Pasaron once largos años. Esta vez la idea fue de él. Campo de Marte. Ya no era un niño pero como si lo fuera. Aprender como fuera, tantos años de perderse la diversión de sus amigos, de intentar ocultar su miedo a las piscinas con excusas absurdas que nadie creía, que siempre terminaban dejando al descubierto tanta cobardía. Como sea y cuanto antes.
Pidió que le den plata y se la dieron. Con eso se matriculó orgulloso y esperó el día inicial con ansiedad. Nuevamente enero. Nuevamente temprano por la mañana. Se alistó, partió y llegó el primero. Al inicio no lo creía o más bien no quería creerlo. Llegó el segundo, el tercero, un séptimo y al final, más de diez niños lo rodeaban y él con su barba incipiente fue zambullido de un empujón y en menos de un segundo rescatado. Su metro sesenta no terminaba de cuadrar matemáticas con el fondo de esa masa de agua de más de dos metros y ya había que avanzar apenas cogiéndose con una mano del borde. Recuerdos de aquella otra vez. Otra vez el temor, la ansiedad, la hora que no pasa, ya no quiero.
Ahora sin cogerse del borde. El sabor del cloro.

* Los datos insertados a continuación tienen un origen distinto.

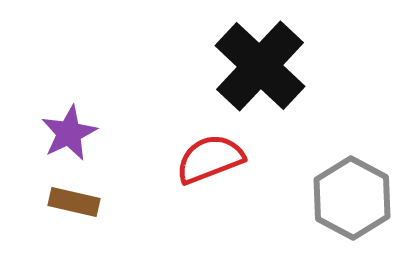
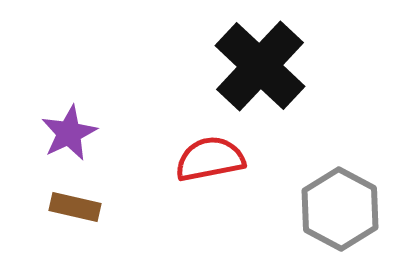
red semicircle: rotated 10 degrees clockwise
gray hexagon: moved 12 px left, 11 px down
brown rectangle: moved 1 px right, 5 px down
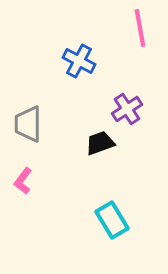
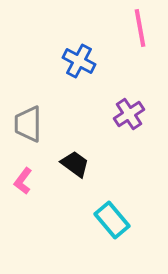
purple cross: moved 2 px right, 5 px down
black trapezoid: moved 25 px left, 21 px down; rotated 56 degrees clockwise
cyan rectangle: rotated 9 degrees counterclockwise
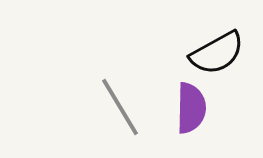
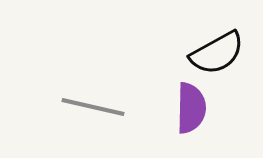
gray line: moved 27 px left; rotated 46 degrees counterclockwise
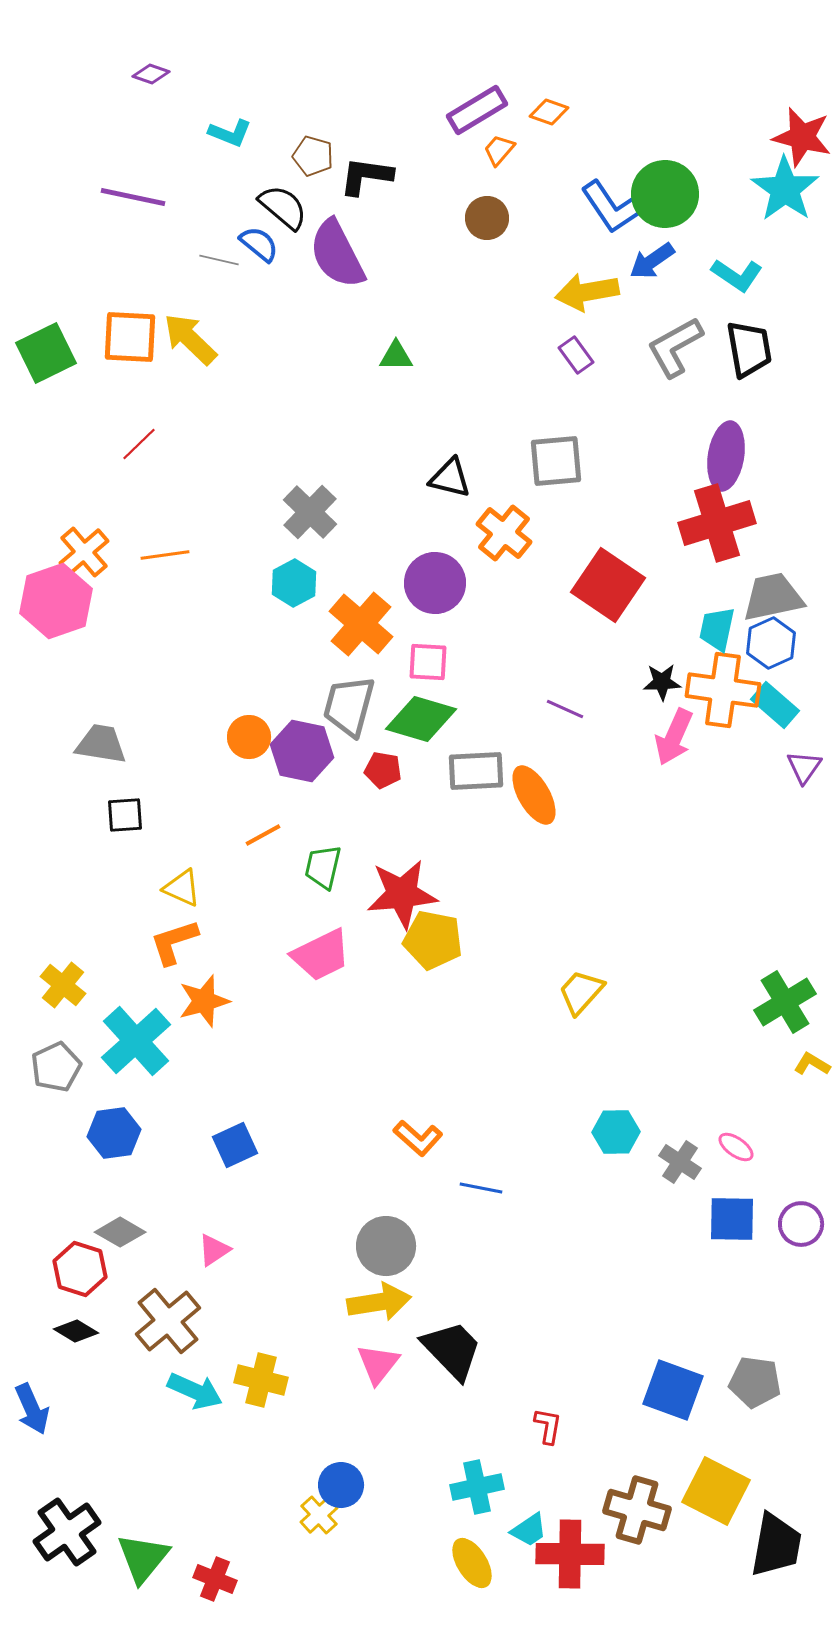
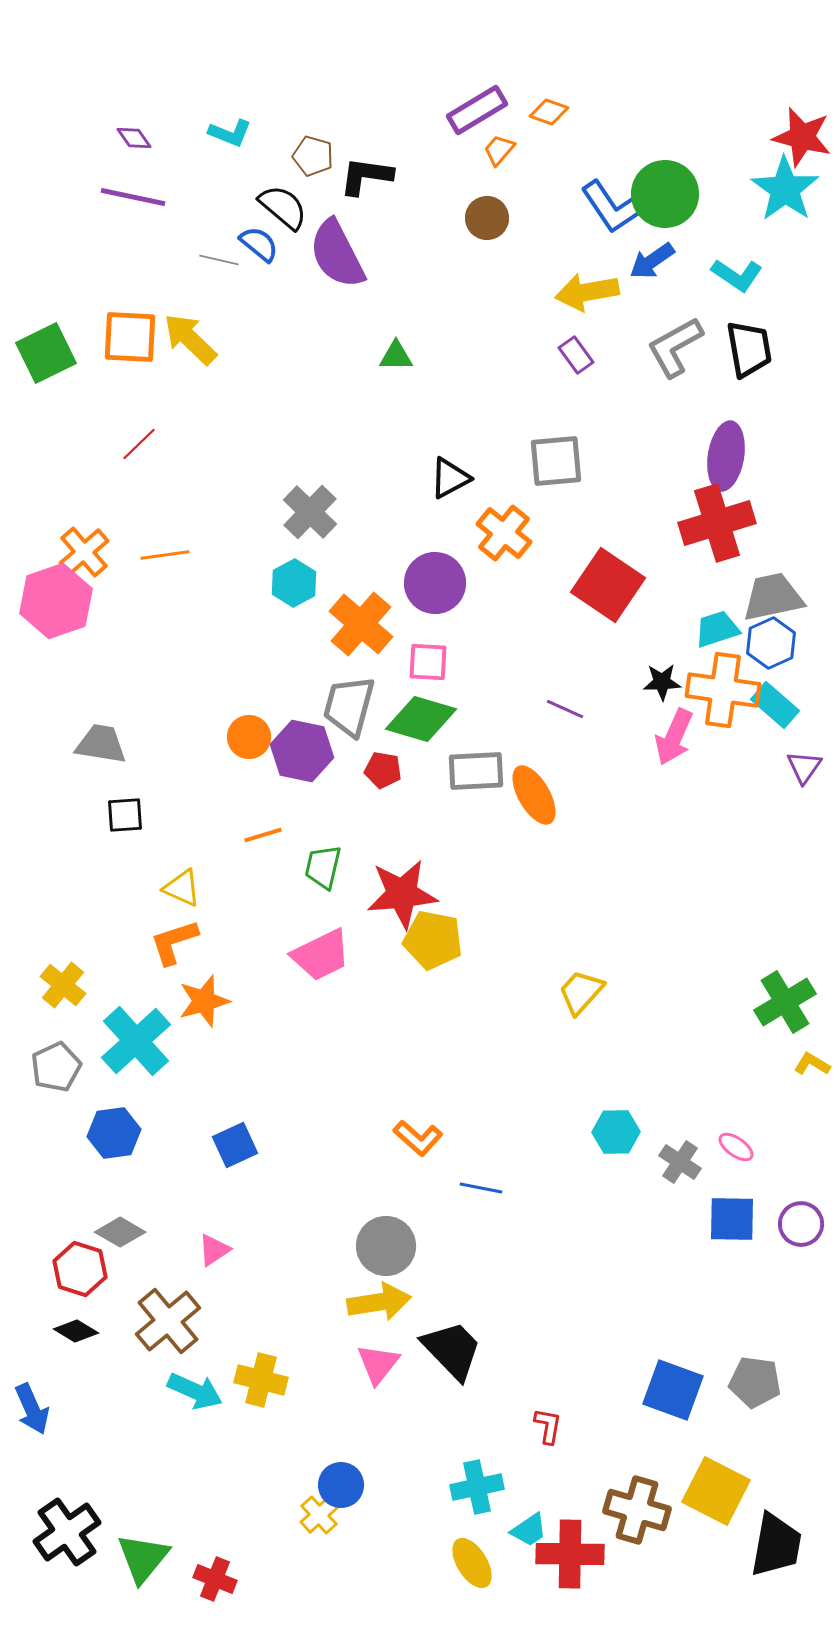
purple diamond at (151, 74): moved 17 px left, 64 px down; rotated 36 degrees clockwise
black triangle at (450, 478): rotated 42 degrees counterclockwise
cyan trapezoid at (717, 629): rotated 60 degrees clockwise
orange line at (263, 835): rotated 12 degrees clockwise
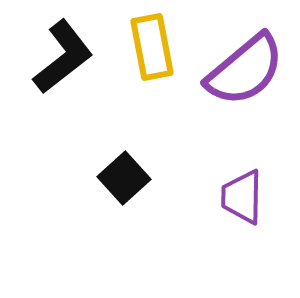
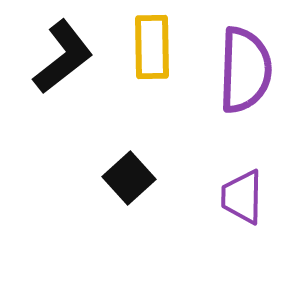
yellow rectangle: rotated 10 degrees clockwise
purple semicircle: rotated 48 degrees counterclockwise
black square: moved 5 px right
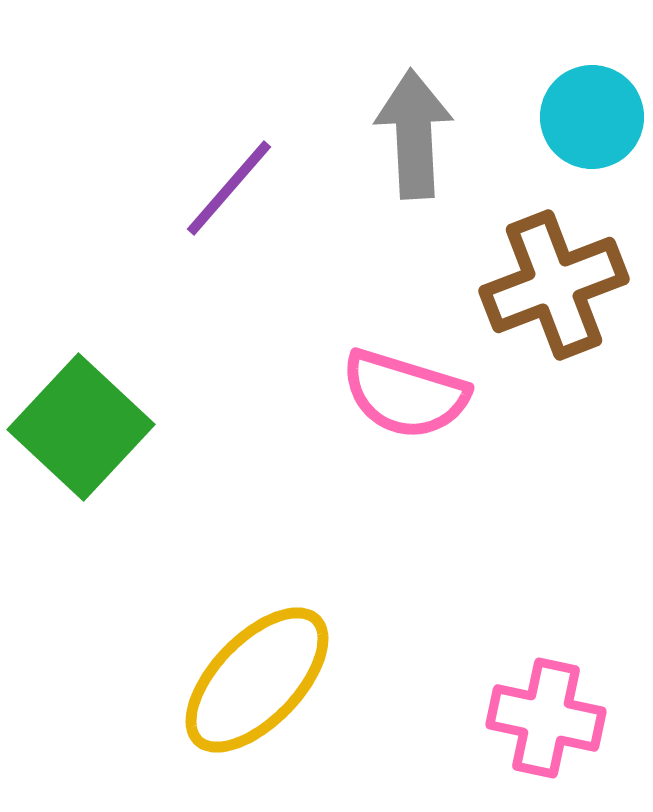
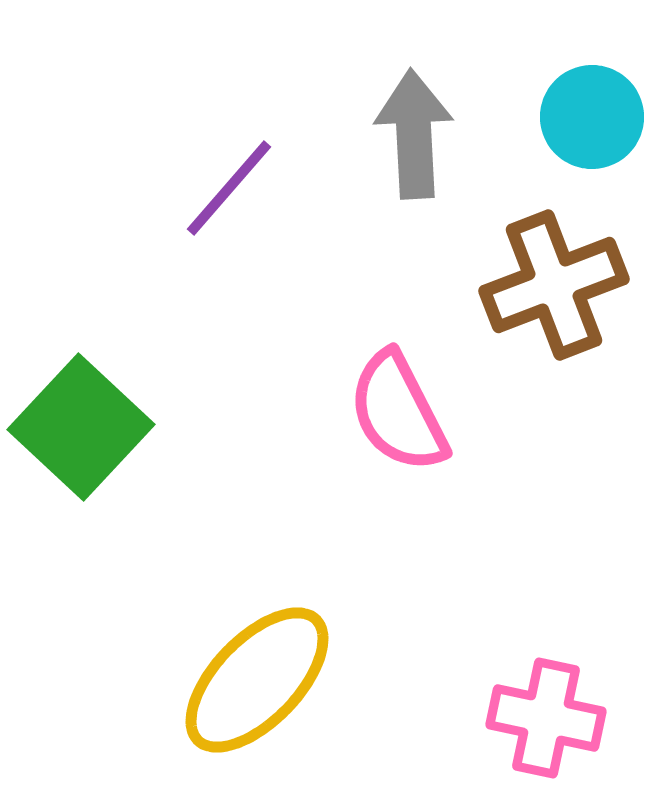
pink semicircle: moved 7 px left, 18 px down; rotated 46 degrees clockwise
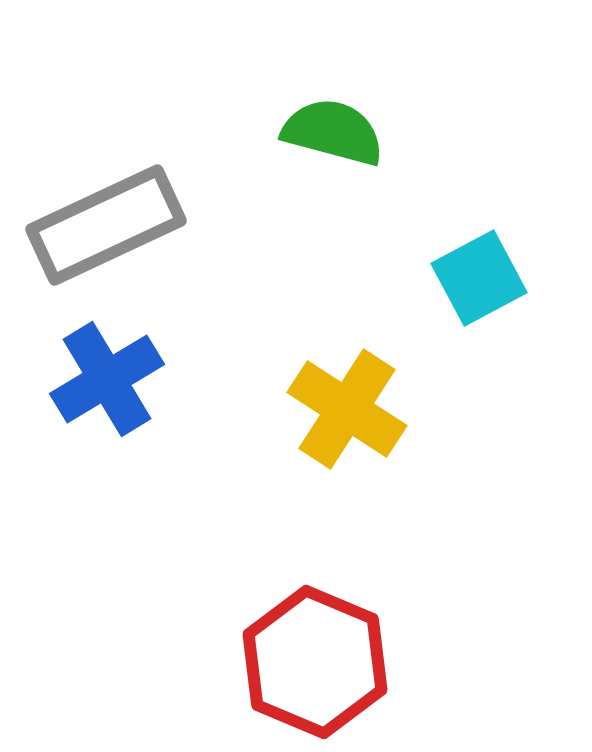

Una vez más, dos clases bastaron y entonces eso fue todo. Siguió yendo pero ahora se quedaba en la tribuna mirando como aquellos con los que compartió un par de horas que fueron de terror, iban progresando, ahora en el segundo carril, con un flotador, con uno más pequeño, ahora sin él y él allá arriba, pensando que jamás podría ser como ellos. Mejor mirar los clavados en la piscina vecina. Seamos honestos, adiós a las aguas mansas, desertar del todo, salir cada mañana igual pero ahora recalar en el centro y andar sin rumbo, ignorante del nado, zambullirse en las calles interminables.